How to complete this task
If a line in the material below has the word "junction", copy it.

Data records

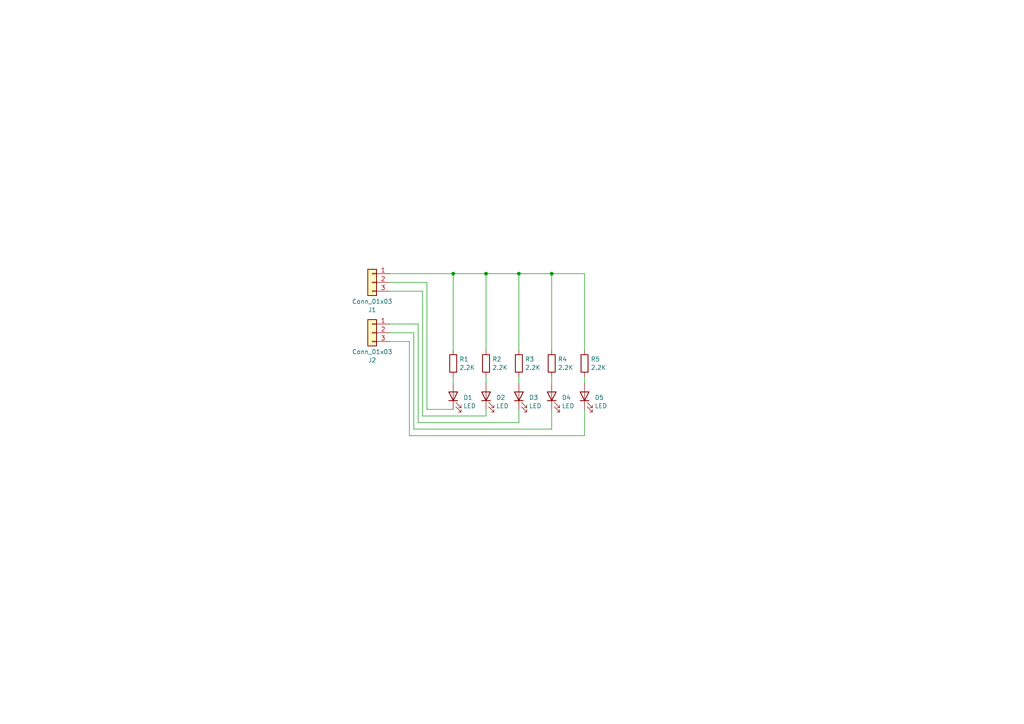
<source format=kicad_sch>
(kicad_sch (version 20230121) (generator eeschema)

  (uuid 7de8454e-f0dd-481a-b142-f4448c27a6dd)

  (paper "A4")

  (lib_symbols
    (symbol "Connector_Generic:Conn_01x03" (pin_names (offset 1.016) hide) (in_bom yes) (on_board yes)
      (property "Reference" "J" (at 0 5.08 0)
        (effects (font (size 1.27 1.27)))
      )
      (property "Value" "Conn_01x03" (at 0 -5.08 0)
        (effects (font (size 1.27 1.27)))
      )
      (property "Footprint" "" (at 0 0 0)
        (effects (font (size 1.27 1.27)) hide)
      )
      (property "Datasheet" "~" (at 0 0 0)
        (effects (font (size 1.27 1.27)) hide)
      )
      (property "ki_keywords" "connector" (at 0 0 0)
        (effects (font (size 1.27 1.27)) hide)
      )
      (property "ki_description" "Generic connector, single row, 01x03, script generated (kicad-library-utils/schlib/autogen/connector/)" (at 0 0 0)
        (effects (font (size 1.27 1.27)) hide)
      )
      (property "ki_fp_filters" "Connector*:*_1x??_*" (at 0 0 0)
        (effects (font (size 1.27 1.27)) hide)
      )
      (symbol "Conn_01x03_1_1"
        (rectangle (start -1.27 -2.413) (end 0 -2.667)
          (stroke (width 0.1524) (type default))
          (fill (type none))
        )
        (rectangle (start -1.27 0.127) (end 0 -0.127)
          (stroke (width 0.1524) (type default))
          (fill (type none))
        )
        (rectangle (start -1.27 2.667) (end 0 2.413)
          (stroke (width 0.1524) (type default))
          (fill (type none))
        )
        (rectangle (start -1.27 3.81) (end 1.27 -3.81)
          (stroke (width 0.254) (type default))
          (fill (type background))
        )
        (pin passive line (at -5.08 2.54 0) (length 3.81)
          (name "Pin_1" (effects (font (size 1.27 1.27))))
          (number "1" (effects (font (size 1.27 1.27))))
        )
        (pin passive line (at -5.08 0 0) (length 3.81)
          (name "Pin_2" (effects (font (size 1.27 1.27))))
          (number "2" (effects (font (size 1.27 1.27))))
        )
        (pin passive line (at -5.08 -2.54 0) (length 3.81)
          (name "Pin_3" (effects (font (size 1.27 1.27))))
          (number "3" (effects (font (size 1.27 1.27))))
        )
      )
    )
    (symbol "Device:LED" (pin_numbers hide) (pin_names (offset 1.016) hide) (in_bom yes) (on_board yes)
      (property "Reference" "D" (at 0 2.54 0)
        (effects (font (size 1.27 1.27)))
      )
      (property "Value" "LED" (at 0 -2.54 0)
        (effects (font (size 1.27 1.27)))
      )
      (property "Footprint" "" (at 0 0 0)
        (effects (font (size 1.27 1.27)) hide)
      )
      (property "Datasheet" "~" (at 0 0 0)
        (effects (font (size 1.27 1.27)) hide)
      )
      (property "ki_keywords" "LED diode" (at 0 0 0)
        (effects (font (size 1.27 1.27)) hide)
      )
      (property "ki_description" "Light emitting diode" (at 0 0 0)
        (effects (font (size 1.27 1.27)) hide)
      )
      (property "ki_fp_filters" "LED* LED_SMD:* LED_THT:*" (at 0 0 0)
        (effects (font (size 1.27 1.27)) hide)
      )
      (symbol "LED_0_1"
        (polyline
          (pts
            (xy -1.27 -1.27)
            (xy -1.27 1.27)
          )
          (stroke (width 0.254) (type default))
          (fill (type none))
        )
        (polyline
          (pts
            (xy -1.27 0)
            (xy 1.27 0)
          )
          (stroke (width 0) (type default))
          (fill (type none))
        )
        (polyline
          (pts
            (xy 1.27 -1.27)
            (xy 1.27 1.27)
            (xy -1.27 0)
            (xy 1.27 -1.27)
          )
          (stroke (width 0.254) (type default))
          (fill (type none))
        )
        (polyline
          (pts
            (xy -3.048 -0.762)
            (xy -4.572 -2.286)
            (xy -3.81 -2.286)
            (xy -4.572 -2.286)
            (xy -4.572 -1.524)
          )
          (stroke (width 0) (type default))
          (fill (type none))
        )
        (polyline
          (pts
            (xy -1.778 -0.762)
            (xy -3.302 -2.286)
            (xy -2.54 -2.286)
            (xy -3.302 -2.286)
            (xy -3.302 -1.524)
          )
          (stroke (width 0) (type default))
          (fill (type none))
        )
      )
      (symbol "LED_1_1"
        (pin passive line (at -3.81 0 0) (length 2.54)
          (name "K" (effects (font (size 1.27 1.27))))
          (number "1" (effects (font (size 1.27 1.27))))
        )
        (pin passive line (at 3.81 0 180) (length 2.54)
          (name "A" (effects (font (size 1.27 1.27))))
          (number "2" (effects (font (size 1.27 1.27))))
        )
      )
    )
    (symbol "Device:R" (pin_numbers hide) (pin_names (offset 0)) (in_bom yes) (on_board yes)
      (property "Reference" "R" (at 2.032 0 90)
        (effects (font (size 1.27 1.27)))
      )
      (property "Value" "R" (at 0 0 90)
        (effects (font (size 1.27 1.27)))
      )
      (property "Footprint" "" (at -1.778 0 90)
        (effects (font (size 1.27 1.27)) hide)
      )
      (property "Datasheet" "~" (at 0 0 0)
        (effects (font (size 1.27 1.27)) hide)
      )
      (property "ki_keywords" "R res resistor" (at 0 0 0)
        (effects (font (size 1.27 1.27)) hide)
      )
      (property "ki_description" "Resistor" (at 0 0 0)
        (effects (font (size 1.27 1.27)) hide)
      )
      (property "ki_fp_filters" "R_*" (at 0 0 0)
        (effects (font (size 1.27 1.27)) hide)
      )
      (symbol "R_0_1"
        (rectangle (start -1.016 -2.54) (end 1.016 2.54)
          (stroke (width 0.254) (type default))
          (fill (type none))
        )
      )
      (symbol "R_1_1"
        (pin passive line (at 0 3.81 270) (length 1.27)
          (name "~" (effects (font (size 1.27 1.27))))
          (number "1" (effects (font (size 1.27 1.27))))
        )
        (pin passive line (at 0 -3.81 90) (length 1.27)
          (name "~" (effects (font (size 1.27 1.27))))
          (number "2" (effects (font (size 1.27 1.27))))
        )
      )
    )
  )

  (junction (at 131.445 79.375) (diameter 0) (color 0 0 0 0)
    (uuid 27a25bce-33da-4a7b-be2a-e7949267345d)
  )
  (junction (at 160.02 79.375) (diameter 0) (color 0 0 0 0)
    (uuid 52ed48e3-5850-4cca-b91e-3e881bf5b1b4)
  )
  (junction (at 150.495 79.375) (diameter 0) (color 0 0 0 0)
    (uuid 5a2918dd-f640-4508-a7ad-458d01241842)
  )
  (junction (at 140.97 79.375) (diameter 0) (color 0 0 0 0)
    (uuid 6be0538f-b300-4d68-a7d0-08a111df8f4c)
  )

  (wire (pts (xy 131.445 101.6) (xy 131.445 79.375))
    (stroke (width 0) (type default))
    (uuid 01b12d56-0b27-4f9b-ade1-bb713e506b7e)
  )
  (wire (pts (xy 120.015 96.52) (xy 113.03 96.52))
    (stroke (width 0) (type default))
    (uuid 0c7f8ffe-5a12-4084-bcfd-888904510955)
  )
  (wire (pts (xy 160.02 124.46) (xy 120.015 124.46))
    (stroke (width 0) (type default))
    (uuid 0ee1d0c2-cb1c-4ff5-a213-fd922dd1d7e5)
  )
  (wire (pts (xy 118.745 99.06) (xy 113.03 99.06))
    (stroke (width 0) (type default))
    (uuid 0faa915c-9a00-463b-af27-65659aeda475)
  )
  (wire (pts (xy 123.825 118.745) (xy 123.825 81.915))
    (stroke (width 0) (type default))
    (uuid 181b3dc7-7c6f-4f9f-ab6e-26cbe9e75b3f)
  )
  (wire (pts (xy 169.545 101.6) (xy 169.545 79.375))
    (stroke (width 0) (type default))
    (uuid 29c205aa-a6a1-403d-af0c-bac05c629ddb)
  )
  (wire (pts (xy 121.285 122.555) (xy 121.285 93.98))
    (stroke (width 0) (type default))
    (uuid 29ebf0f9-f56d-4004-9a11-9178478c4c2a)
  )
  (wire (pts (xy 150.495 101.6) (xy 150.495 79.375))
    (stroke (width 0) (type default))
    (uuid 2a09d43e-21e9-4dcb-9943-43ddd853a5a9)
  )
  (wire (pts (xy 160.02 79.375) (xy 150.495 79.375))
    (stroke (width 0) (type default))
    (uuid 2d43d1e9-1d9b-4b8e-93d0-4222d17fa3b8)
  )
  (wire (pts (xy 160.02 109.22) (xy 160.02 111.125))
    (stroke (width 0) (type default))
    (uuid 369f5df5-b673-40f0-a8bc-24095b62e7a1)
  )
  (wire (pts (xy 150.495 118.745) (xy 150.495 122.555))
    (stroke (width 0) (type default))
    (uuid 3ce36615-c6fb-473c-aa5b-a0490f1e6083)
  )
  (wire (pts (xy 131.445 109.22) (xy 131.445 111.125))
    (stroke (width 0) (type default))
    (uuid 3f2197c5-0a0c-4fd3-ac21-223656ac0d23)
  )
  (wire (pts (xy 122.555 84.455) (xy 113.03 84.455))
    (stroke (width 0) (type default))
    (uuid 417bb0fc-e4ff-422d-8ef3-e1f7dad5add5)
  )
  (wire (pts (xy 140.97 118.745) (xy 140.97 120.65))
    (stroke (width 0) (type default))
    (uuid 45b78df6-7364-4aa6-9b12-490377035fb8)
  )
  (wire (pts (xy 113.03 79.375) (xy 131.445 79.375))
    (stroke (width 0) (type default))
    (uuid 47d3ed19-2347-41ac-93a8-b1995f4d8575)
  )
  (wire (pts (xy 122.555 120.65) (xy 140.97 120.65))
    (stroke (width 0) (type default))
    (uuid 4884ccbe-9b64-4d01-acac-f11d460a502f)
  )
  (wire (pts (xy 169.545 109.22) (xy 169.545 111.125))
    (stroke (width 0) (type default))
    (uuid 54d64d47-71ac-403e-940e-88903e3490a1)
  )
  (wire (pts (xy 150.495 109.22) (xy 150.495 111.125))
    (stroke (width 0) (type default))
    (uuid 59b8e014-930c-4671-9e3d-f51be5f0a19e)
  )
  (wire (pts (xy 150.495 122.555) (xy 121.285 122.555))
    (stroke (width 0) (type default))
    (uuid 5e4be92f-25eb-4c41-b8f0-6d6dce0e5753)
  )
  (wire (pts (xy 121.285 93.98) (xy 113.03 93.98))
    (stroke (width 0) (type default))
    (uuid 7012eb93-df3c-4889-9049-3a346e4dee9d)
  )
  (wire (pts (xy 118.745 126.365) (xy 118.745 99.06))
    (stroke (width 0) (type default))
    (uuid 7b987314-c627-4534-a49f-885b1134457c)
  )
  (wire (pts (xy 131.445 118.745) (xy 123.825 118.745))
    (stroke (width 0) (type default))
    (uuid 81d8b6fd-2ec9-4bfc-adb3-3d0c460a20d8)
  )
  (wire (pts (xy 140.97 101.6) (xy 140.97 79.375))
    (stroke (width 0) (type default))
    (uuid 96b0258b-0570-4b3e-90de-883641afadad)
  )
  (wire (pts (xy 123.825 81.915) (xy 113.03 81.915))
    (stroke (width 0) (type default))
    (uuid 9d212027-a71c-4ef6-8518-bc16079c603c)
  )
  (wire (pts (xy 122.555 120.65) (xy 122.555 84.455))
    (stroke (width 0) (type default))
    (uuid 9e2282ad-33d3-4585-92cc-cd4a2c2e448b)
  )
  (wire (pts (xy 120.015 124.46) (xy 120.015 96.52))
    (stroke (width 0) (type default))
    (uuid a7a1de80-558b-4189-9079-da9c305a9da4)
  )
  (wire (pts (xy 140.97 109.22) (xy 140.97 111.125))
    (stroke (width 0) (type default))
    (uuid b00f7adc-215d-461a-9b82-7229e1faf7d7)
  )
  (wire (pts (xy 150.495 79.375) (xy 140.97 79.375))
    (stroke (width 0) (type default))
    (uuid c38ff24d-b542-4f3d-8541-2a8905d7eb98)
  )
  (wire (pts (xy 169.545 118.745) (xy 169.545 126.365))
    (stroke (width 0) (type default))
    (uuid ca82775d-1d51-450e-9d0a-d71ef06700fe)
  )
  (wire (pts (xy 140.97 79.375) (xy 131.445 79.375))
    (stroke (width 0) (type default))
    (uuid cccd26fe-5ff7-403f-b1d2-acd9dbaaeb2b)
  )
  (wire (pts (xy 160.02 118.745) (xy 160.02 124.46))
    (stroke (width 0) (type default))
    (uuid cfacee04-efb0-4024-ba2a-4e6653d6924f)
  )
  (wire (pts (xy 169.545 126.365) (xy 118.745 126.365))
    (stroke (width 0) (type default))
    (uuid e4c78880-8d5b-478f-86df-7c5b5f377ce9)
  )
  (wire (pts (xy 160.02 101.6) (xy 160.02 79.375))
    (stroke (width 0) (type default))
    (uuid f38ae0c3-d515-42e9-a120-6d742186d727)
  )
  (wire (pts (xy 169.545 79.375) (xy 160.02 79.375))
    (stroke (width 0) (type default))
    (uuid f9868dc2-248d-4cfa-b37c-bba7577b8dd4)
  )

  (symbol (lib_id "Connector_Generic:Conn_01x03") (at 107.95 81.915 0) (mirror y) (unit 1)
    (in_bom yes) (on_board yes) (dnp no)
    (uuid 36720758-72bf-45e5-b8b6-b8696b032e4a)
    (property "Reference" "J1" (at 107.95 89.8693 0)
      (effects (font (size 1.27 1.27)))
    )
    (property "Value" "Conn_01x03" (at 107.95 87.4451 0)
      (effects (font (size 1.27 1.27)))
    )
    (property "Footprint" "my_parts_lib:EuroBlock_receptacle_2.54_3p" (at 107.95 81.915 0)
      (effects (font (size 1.27 1.27)) hide)
    )
    (property "Datasheet" "~" (at 107.95 81.915 0)
      (effects (font (size 1.27 1.27)) hide)
    )
    (pin "3" (uuid 7982fd9b-09cf-4d57-9a22-69b1ddf31919))
    (pin "1" (uuid a2204f01-684e-4516-bf1a-6ea3b59cd465))
    (pin "2" (uuid 6d4e5f01-e4fa-477a-802a-ea0f43d54f71))
    (instances
      (project "LEDboard"
        (path "/7de8454e-f0dd-481a-b142-f4448c27a6dd"
          (reference "J1") (unit 1)
        )
      )
    )
  )

  (symbol (lib_id "Device:LED") (at 169.545 114.935 90) (unit 1)
    (in_bom yes) (on_board yes) (dnp no) (fields_autoplaced)
    (uuid 3a515948-563b-4490-815e-97d4fc1e1257)
    (property "Reference" "D5" (at 172.466 115.3104 90)
      (effects (font (size 1.27 1.27)) (justify right))
    )
    (property "Value" "LED" (at 172.466 117.7346 90)
      (effects (font (size 1.27 1.27)) (justify right))
    )
    (property "Footprint" "LED_THT:LED_D3.0mm" (at 169.545 114.935 0)
      (effects (font (size 1.27 1.27)) hide)
    )
    (property "Datasheet" "~" (at 169.545 114.935 0)
      (effects (font (size 1.27 1.27)) hide)
    )
    (pin "1" (uuid 0e7115d3-369e-4db7-8e3b-4b6a8c7d1e83))
    (pin "2" (uuid f51b8166-8538-44da-b3eb-9fdb3c9f1b4b))
    (instances
      (project "LEDboard"
        (path "/7de8454e-f0dd-481a-b142-f4448c27a6dd"
          (reference "D5") (unit 1)
        )
      )
    )
  )

  (symbol (lib_id "Device:LED") (at 150.495 114.935 90) (unit 1)
    (in_bom yes) (on_board yes) (dnp no) (fields_autoplaced)
    (uuid 3cb7cfa0-dee5-4ca9-a007-6e851b6dfe20)
    (property "Reference" "D3" (at 153.416 115.3104 90)
      (effects (font (size 1.27 1.27)) (justify right))
    )
    (property "Value" "LED" (at 153.416 117.7346 90)
      (effects (font (size 1.27 1.27)) (justify right))
    )
    (property "Footprint" "LED_THT:LED_D3.0mm" (at 150.495 114.935 0)
      (effects (font (size 1.27 1.27)) hide)
    )
    (property "Datasheet" "~" (at 150.495 114.935 0)
      (effects (font (size 1.27 1.27)) hide)
    )
    (pin "1" (uuid 12688cbe-fd30-45ba-b0b5-b5130d763096))
    (pin "2" (uuid d5dcda3c-ba7e-47ee-974e-88e9309587a6))
    (instances
      (project "LEDboard"
        (path "/7de8454e-f0dd-481a-b142-f4448c27a6dd"
          (reference "D3") (unit 1)
        )
      )
    )
  )

  (symbol (lib_id "Device:LED") (at 140.97 114.935 90) (unit 1)
    (in_bom yes) (on_board yes) (dnp no) (fields_autoplaced)
    (uuid 43753fc0-b16a-452f-9869-4fbe28c9ab0b)
    (property "Reference" "D2" (at 143.891 115.3104 90)
      (effects (font (size 1.27 1.27)) (justify right))
    )
    (property "Value" "LED" (at 143.891 117.7346 90)
      (effects (font (size 1.27 1.27)) (justify right))
    )
    (property "Footprint" "LED_THT:LED_D3.0mm" (at 140.97 114.935 0)
      (effects (font (size 1.27 1.27)) hide)
    )
    (property "Datasheet" "~" (at 140.97 114.935 0)
      (effects (font (size 1.27 1.27)) hide)
    )
    (pin "1" (uuid 8194b3f2-c45f-4d80-a92e-838049d64c25))
    (pin "2" (uuid 23ebc02e-2ecc-4404-8ae7-287383386593))
    (instances
      (project "LEDboard"
        (path "/7de8454e-f0dd-481a-b142-f4448c27a6dd"
          (reference "D2") (unit 1)
        )
      )
    )
  )

  (symbol (lib_id "Device:R") (at 169.545 105.41 0) (unit 1)
    (in_bom yes) (on_board yes) (dnp no) (fields_autoplaced)
    (uuid 4cd1b7ec-dfa9-4522-b56e-13a5b55a17f4)
    (property "Reference" "R5" (at 171.323 104.1979 0)
      (effects (font (size 1.27 1.27)) (justify left))
    )
    (property "Value" "2.2K" (at 171.323 106.6221 0)
      (effects (font (size 1.27 1.27)) (justify left))
    )
    (property "Footprint" "Resistor_THT:R_Axial_DIN0204_L3.6mm_D1.6mm_P7.62mm_Horizontal" (at 167.767 105.41 90)
      (effects (font (size 1.27 1.27)) hide)
    )
    (property "Datasheet" "~" (at 169.545 105.41 0)
      (effects (font (size 1.27 1.27)) hide)
    )
    (pin "2" (uuid ac7b29ea-ecb2-415f-b8a2-071054064366))
    (pin "1" (uuid b5566d9d-a3e6-43b3-8841-a5ce1cf8aa56))
    (instances
      (project "LEDboard"
        (path "/7de8454e-f0dd-481a-b142-f4448c27a6dd"
          (reference "R5") (unit 1)
        )
      )
    )
  )

  (symbol (lib_id "Device:LED") (at 160.02 114.935 90) (unit 1)
    (in_bom yes) (on_board yes) (dnp no) (fields_autoplaced)
    (uuid 699f9472-242c-4545-96e0-1a92065fb174)
    (property "Reference" "D4" (at 162.941 115.3104 90)
      (effects (font (size 1.27 1.27)) (justify right))
    )
    (property "Value" "LED" (at 162.941 117.7346 90)
      (effects (font (size 1.27 1.27)) (justify right))
    )
    (property "Footprint" "LED_THT:LED_D3.0mm" (at 160.02 114.935 0)
      (effects (font (size 1.27 1.27)) hide)
    )
    (property "Datasheet" "~" (at 160.02 114.935 0)
      (effects (font (size 1.27 1.27)) hide)
    )
    (pin "1" (uuid 2153870a-692e-4028-bdfc-be76bcc0f377))
    (pin "2" (uuid 7e0864a1-6781-47f8-998c-0603cfd148f5))
    (instances
      (project "LEDboard"
        (path "/7de8454e-f0dd-481a-b142-f4448c27a6dd"
          (reference "D4") (unit 1)
        )
      )
    )
  )

  (symbol (lib_id "Connector_Generic:Conn_01x03") (at 107.95 96.52 0) (mirror y) (unit 1)
    (in_bom yes) (on_board yes) (dnp no)
    (uuid 79432076-83fc-4a0e-ab76-4b0b07339468)
    (property "Reference" "J2" (at 107.95 104.4743 0)
      (effects (font (size 1.27 1.27)))
    )
    (property "Value" "Conn_01x03" (at 107.95 102.0501 0)
      (effects (font (size 1.27 1.27)))
    )
    (property "Footprint" "my_parts_lib:EuroBlock_receptacle_2.54_3p" (at 107.95 96.52 0)
      (effects (font (size 1.27 1.27)) hide)
    )
    (property "Datasheet" "~" (at 107.95 96.52 0)
      (effects (font (size 1.27 1.27)) hide)
    )
    (pin "3" (uuid 710de83d-e56e-4602-89f5-85d14108b04b))
    (pin "1" (uuid 9497d4ab-ba3b-4526-ab93-6eb6ec9bb4f5))
    (pin "2" (uuid 7c36db56-b138-4d67-b620-06f85d0c99e5))
    (instances
      (project "LEDboard"
        (path "/7de8454e-f0dd-481a-b142-f4448c27a6dd"
          (reference "J2") (unit 1)
        )
      )
    )
  )

  (symbol (lib_id "Device:R") (at 140.97 105.41 0) (unit 1)
    (in_bom yes) (on_board yes) (dnp no) (fields_autoplaced)
    (uuid 844f24b0-a4dc-4b97-b012-7c7adc083cbf)
    (property "Reference" "R2" (at 142.748 104.1979 0)
      (effects (font (size 1.27 1.27)) (justify left))
    )
    (property "Value" "2.2K" (at 142.748 106.6221 0)
      (effects (font (size 1.27 1.27)) (justify left))
    )
    (property "Footprint" "Resistor_THT:R_Axial_DIN0204_L3.6mm_D1.6mm_P7.62mm_Horizontal" (at 139.192 105.41 90)
      (effects (font (size 1.27 1.27)) hide)
    )
    (property "Datasheet" "~" (at 140.97 105.41 0)
      (effects (font (size 1.27 1.27)) hide)
    )
    (pin "2" (uuid dffcd0bb-96e9-43ad-9c27-9830e543051d))
    (pin "1" (uuid 54d7c6b9-8b66-4750-b942-0db9b7ba985a))
    (instances
      (project "LEDboard"
        (path "/7de8454e-f0dd-481a-b142-f4448c27a6dd"
          (reference "R2") (unit 1)
        )
      )
    )
  )

  (symbol (lib_id "Device:LED") (at 131.445 114.935 90) (unit 1)
    (in_bom yes) (on_board yes) (dnp no) (fields_autoplaced)
    (uuid a864913a-1080-4b5b-941c-df99c062be74)
    (property "Reference" "D1" (at 134.366 115.3104 90)
      (effects (font (size 1.27 1.27)) (justify right))
    )
    (property "Value" "LED" (at 134.366 117.7346 90)
      (effects (font (size 1.27 1.27)) (justify right))
    )
    (property "Footprint" "LED_THT:LED_D3.0mm" (at 131.445 114.935 0)
      (effects (font (size 1.27 1.27)) hide)
    )
    (property "Datasheet" "~" (at 131.445 114.935 0)
      (effects (font (size 1.27 1.27)) hide)
    )
    (pin "1" (uuid fbf00c75-7ee4-4b90-b4ad-4ef4bcc8c1f4))
    (pin "2" (uuid 4cefd43f-32bf-44d2-bb80-70970efc1224))
    (instances
      (project "LEDboard"
        (path "/7de8454e-f0dd-481a-b142-f4448c27a6dd"
          (reference "D1") (unit 1)
        )
      )
    )
  )

  (symbol (lib_id "Device:R") (at 131.445 105.41 0) (unit 1)
    (in_bom yes) (on_board yes) (dnp no) (fields_autoplaced)
    (uuid aa3b5c3e-31df-48f3-a606-ca0670d7c9c5)
    (property "Reference" "R1" (at 133.223 104.1979 0)
      (effects (font (size 1.27 1.27)) (justify left))
    )
    (property "Value" "2.2K" (at 133.223 106.6221 0)
      (effects (font (size 1.27 1.27)) (justify left))
    )
    (property "Footprint" "Resistor_THT:R_Axial_DIN0204_L3.6mm_D1.6mm_P7.62mm_Horizontal" (at 129.667 105.41 90)
      (effects (font (size 1.27 1.27)) hide)
    )
    (property "Datasheet" "~" (at 131.445 105.41 0)
      (effects (font (size 1.27 1.27)) hide)
    )
    (pin "2" (uuid 0ade10c9-eac2-463a-8764-3747314914b8))
    (pin "1" (uuid ec52a0b4-936d-4175-9215-04c13e4ccf9e))
    (instances
      (project "LEDboard"
        (path "/7de8454e-f0dd-481a-b142-f4448c27a6dd"
          (reference "R1") (unit 1)
        )
      )
    )
  )

  (symbol (lib_id "Device:R") (at 150.495 105.41 0) (unit 1)
    (in_bom yes) (on_board yes) (dnp no) (fields_autoplaced)
    (uuid bf0ef669-9887-4d48-92be-536655529840)
    (property "Reference" "R3" (at 152.273 104.1979 0)
      (effects (font (size 1.27 1.27)) (justify left))
    )
    (property "Value" "2.2K" (at 152.273 106.6221 0)
      (effects (font (size 1.27 1.27)) (justify left))
    )
    (property "Footprint" "Resistor_THT:R_Axial_DIN0204_L3.6mm_D1.6mm_P7.62mm_Horizontal" (at 148.717 105.41 90)
      (effects (font (size 1.27 1.27)) hide)
    )
    (property "Datasheet" "~" (at 150.495 105.41 0)
      (effects (font (size 1.27 1.27)) hide)
    )
    (pin "2" (uuid 79831207-5525-4ceb-bfb2-22b86f6f1fec))
    (pin "1" (uuid d206e514-f0cf-414b-bedf-800d361d0498))
    (instances
      (project "LEDboard"
        (path "/7de8454e-f0dd-481a-b142-f4448c27a6dd"
          (reference "R3") (unit 1)
        )
      )
    )
  )

  (symbol (lib_id "Device:R") (at 160.02 105.41 0) (unit 1)
    (in_bom yes) (on_board yes) (dnp no) (fields_autoplaced)
    (uuid d3b02c10-5c80-4bce-9878-d114ccd74266)
    (property "Reference" "R4" (at 161.798 104.1979 0)
      (effects (font (size 1.27 1.27)) (justify left))
    )
    (property "Value" "2.2K" (at 161.798 106.6221 0)
      (effects (font (size 1.27 1.27)) (justify left))
    )
    (property "Footprint" "Resistor_THT:R_Axial_DIN0204_L3.6mm_D1.6mm_P7.62mm_Horizontal" (at 158.242 105.41 90)
      (effects (font (size 1.27 1.27)) hide)
    )
    (property "Datasheet" "~" (at 160.02 105.41 0)
      (effects (font (size 1.27 1.27)) hide)
    )
    (pin "2" (uuid 4c50e30c-2e54-44ba-81ce-aa0f8ebb2a0e))
    (pin "1" (uuid 35459768-8885-4f8f-b30e-817c75086fd0))
    (instances
      (project "LEDboard"
        (path "/7de8454e-f0dd-481a-b142-f4448c27a6dd"
          (reference "R4") (unit 1)
        )
      )
    )
  )

  (sheet_instances
    (path "/" (page "1"))
  )
)

</source>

Written answer
  (junction (at 131.445 79.375) (diameter 0) (color 0 0 0 0)
  (junction (at 160.02 79.375) (diameter 0) (color 0 0 0 0)
  (junction (at 150.495 79.375) (diameter 0) (color 0 0 0 0)
  (junction (at 140.97 79.375) (diameter 0) (color 0 0 0 0)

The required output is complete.